---------- Extracted records

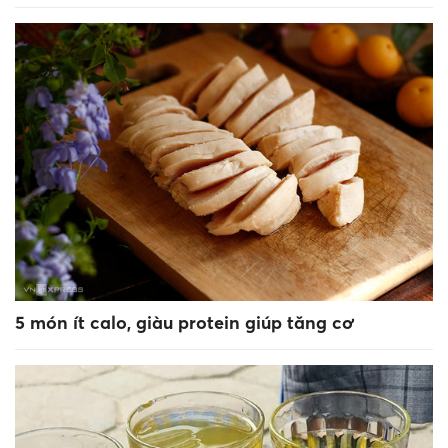
5 món ít calo, giàu protein giúp tăng cơ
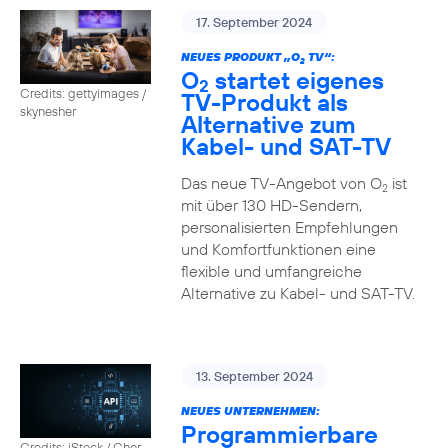
17. September 2024
NEUES PRODUKT „O
TV“:
2
O
startet eigenes
2
Credits: gettyimages /
TV-Produkt als
skynesher
Alternative zum
Kabel- und SAT-TV
Das neue TV-Angebot von O
ist
2
mit über 130 HD-Sendern,
personalisierten Empfehlungen
und Komfortfunktionen eine
flexible und umfangreiche
Alternative zu Kabel- und SAT-TV.
13. September 2024
NEUES UNTERNEHMEN:
Programmierbare
Credits: iStock / Chor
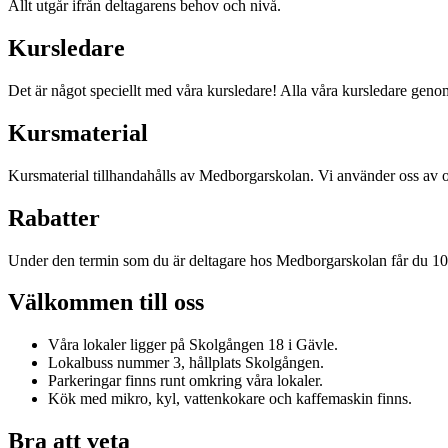
Allt utgår ifrån deltagarens behov och nivå.
Kursledare
Det är något speciellt med våra kursledare! Alla våra kursledare genom
Kursmaterial
Kursmaterial tillhandahålls av Medborgarskolan. Vi använder oss av oli
Rabatter
Under den termin som du är deltagare hos Medborgarskolan får du 
Välkommen till oss
Våra lokaler ligger på Skolgången 18 i Gävle.
Lokalbuss nummer 3, hållplats Skolgången.
Parkeringar finns runt omkring våra lokaler.
Kök med mikro, kyl, vattenkokare och kaffemaskin finns.
Bra att veta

--------------------

Once the pictures are set aside, reproduce the records in full and exactly.

5 món ít calo, giàu protein giúp tăng cơ
17. September 2024
NEUES PRODUKT „O
TV“:
2
O
startet eigenes
2
Credits: gettyimages /
TV-Produkt als
skynesher
Alternative zum
Kabel- und SAT-TV
Das neue TV-Angebot von O
ist
2
mit über 130 HD-Sendern,
personalisierten Empfehlungen
und Komfortfunktionen eine
flexible und umfangreiche
Alternative zu Kabel- und SAT-TV.
13. September 2024
NEUES UNTERNEHMEN:
Programmierbare
Credits: iStock / Chor
Allt utgår ifrån deltagarens behov och nivå.
Kursledare
Det är något speciellt med våra kursledare! Alla våra kursledare genom
Kursmaterial
Kursmaterial tillhandahålls av Medborgarskolan. Vi använder oss av oli
Rabatter
Under den termin som du är deltagare hos Medborgarskolan får du 
Välkommen till oss
Våra lokaler ligger på Skolgången 18 i Gävle.
Lokalbuss nummer 3, hållplats Skolgången.
Parkeringar finns runt omkring våra lokaler.
Kök med mikro, kyl, vattenkokare och kaffemaskin finns.
Bra att veta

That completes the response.